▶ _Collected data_
════════════════════
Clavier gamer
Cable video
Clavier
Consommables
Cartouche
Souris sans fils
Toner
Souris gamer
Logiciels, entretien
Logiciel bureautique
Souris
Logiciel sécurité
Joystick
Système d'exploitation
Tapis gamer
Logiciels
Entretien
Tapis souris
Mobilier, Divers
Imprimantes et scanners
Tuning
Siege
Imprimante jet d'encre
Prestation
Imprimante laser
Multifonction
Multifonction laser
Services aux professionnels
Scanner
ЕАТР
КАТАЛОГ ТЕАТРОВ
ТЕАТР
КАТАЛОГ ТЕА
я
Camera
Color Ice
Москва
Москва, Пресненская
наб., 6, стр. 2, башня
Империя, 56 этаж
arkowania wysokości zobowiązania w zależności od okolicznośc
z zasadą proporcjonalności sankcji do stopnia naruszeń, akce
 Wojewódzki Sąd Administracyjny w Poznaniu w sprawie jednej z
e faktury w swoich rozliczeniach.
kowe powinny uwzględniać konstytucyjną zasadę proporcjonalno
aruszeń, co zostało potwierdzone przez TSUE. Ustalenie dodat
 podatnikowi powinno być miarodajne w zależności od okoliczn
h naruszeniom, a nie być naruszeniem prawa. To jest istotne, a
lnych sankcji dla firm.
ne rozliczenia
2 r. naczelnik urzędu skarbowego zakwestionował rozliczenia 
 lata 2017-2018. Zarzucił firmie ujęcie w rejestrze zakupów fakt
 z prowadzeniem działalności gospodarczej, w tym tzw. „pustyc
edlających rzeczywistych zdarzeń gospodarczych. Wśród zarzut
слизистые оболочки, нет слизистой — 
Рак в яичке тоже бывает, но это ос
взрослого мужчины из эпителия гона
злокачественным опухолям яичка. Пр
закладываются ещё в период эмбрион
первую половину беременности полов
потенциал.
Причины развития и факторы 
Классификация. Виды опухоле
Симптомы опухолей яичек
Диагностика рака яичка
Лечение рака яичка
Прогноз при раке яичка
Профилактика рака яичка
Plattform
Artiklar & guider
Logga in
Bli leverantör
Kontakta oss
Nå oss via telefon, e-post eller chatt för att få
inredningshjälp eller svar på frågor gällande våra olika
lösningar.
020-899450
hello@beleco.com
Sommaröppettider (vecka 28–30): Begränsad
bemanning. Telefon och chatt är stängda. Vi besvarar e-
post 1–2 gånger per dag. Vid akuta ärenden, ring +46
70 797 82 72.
════════════════════
▶ _To do_
If a line in the records above holds the string "post", copy it out.

▶ _Task answer_
Nå oss via telefon, e-post eller chatt för att få
post 1–2 gånger per dag. Vid akuta ärenden, ring +46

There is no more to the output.